Today, I admit, I felt like downing tools and just running away. Both the kids are now poorly and this in turn makes them a little grumpy and nothing I did seemed to be able to comfort them. I honestly felt like I was being pushed away by them. Of course this is probably not the case, but when you can't raise a smile from your child or they look at you as if to say "Why aren't you doing anything to help me?", it's hard not to take it personally. I don't think I've ever had a thick skin, the slightest nick, I cry and want to give up. Well today I got cut.
I knew before we had children that it was going to be a bumpy ride but there is honestly no book or manual that can really help you deal with or prepare for how to bring up you children successfully, there is no perfect solution.

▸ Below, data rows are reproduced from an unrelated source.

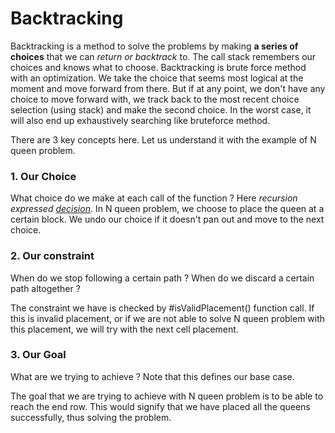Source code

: # Backtracking

Backtracking is a method to solve the problems by making **a series of choices** that we can *return or backtrack* to.
The call stack remembers our choices and knows what to choose.
Backtracking is brute force method with an optimization. We take the choice that seems most logical at the moment and move forward from there.
But if at any point, we don't have any choice to move forward with, we track back to the most recent choice selection (using stack) and make the second choice.
In the worst case, it will also end up exhaustively searching like bruteforce method.

There are 3 key concepts here. Let us understand it with the example of N queen problem.

### 1. Our Choice

What choice do we make at each call of the function ?
Here *recursion expressed <u>decision</u>*.
In N queen problem, we choose to place the queen at a certain block. We undo our choice if it doesn't pan out and move to the next choice.

### 2. Our constraint

When do we stop following a certain path ?
When do we discard a certain path altogether ?

The constraint we have is checked by #isValidPlacement() function call.
If this is invalid placement, or if we are not able to solve N queen problem with this placement, we will try with the next cell placement.

### 3. Our Goal

What are we trying to achieve ?
Note that this defines our base case.

The goal that we are trying to achieve with N queen problem is to be able to reach the end row. This would signify that we have placed all the queens successfully, thus solving the problem.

Things can go swimmingly for a while and then WHAM, something slam dunks you like Big Daddy in his hey day.
So ensues the doubt - am I really a good mum?(please I'm not saying this for sympathy) do they really like me? - are they getting bad vibes from me?. This then, I feel, makes me over compensate and probably overwhelm them with affection. Perhaps they don't like to be touched so much, but then that upsets me because then I think what if I have children that don't like being hugged or kissed - I think my body would explode if I couldn't give out cuddles!!
It just all got too much today and I honestly thought for a while that I couldn't cope. I love to give over this sense of being a supermum and it's great that people around me think I'm doing a great job, but it doesn't stop me from feeling that I can always do better and that there's something that I am missing.
When I was younger, no, I would say right up until I had the twins, if I ever got myself into a situation where I couldn't cope or didn't think I was doing a good enough job my solution was to always walk away, which often meant to my detriment as I ended up missing out on something or looking back with deep regret and the opportunities I could've had. With kids that is not an option - which in a way is a good thing I guess because it means I can't give up, I have to put on my armour and be brave.
To try and get rid of a bit of stress, I went to the gym and whilst on the bike I watched Jeremy Kyle (I know I feel dirty!) It actually did wonders for my confidence in being a mum because some of the women that insist that they're good mothers come on with very messy stories that their children are probably witness too and to me makes out for a rather unsettled home.
Deep down I know I'm doing ok and that this is just a mini bump, but it leaves me wondering how I'll cope when we have bigger mountains and tougher climbs to face. Fortunately, unlike some of those mums on Jeremy Kyle, I've got a huge support system around me and Rick is an amazing dad, so even if I do slip or loose my grip a little, I have the plenty of rope to hold on to.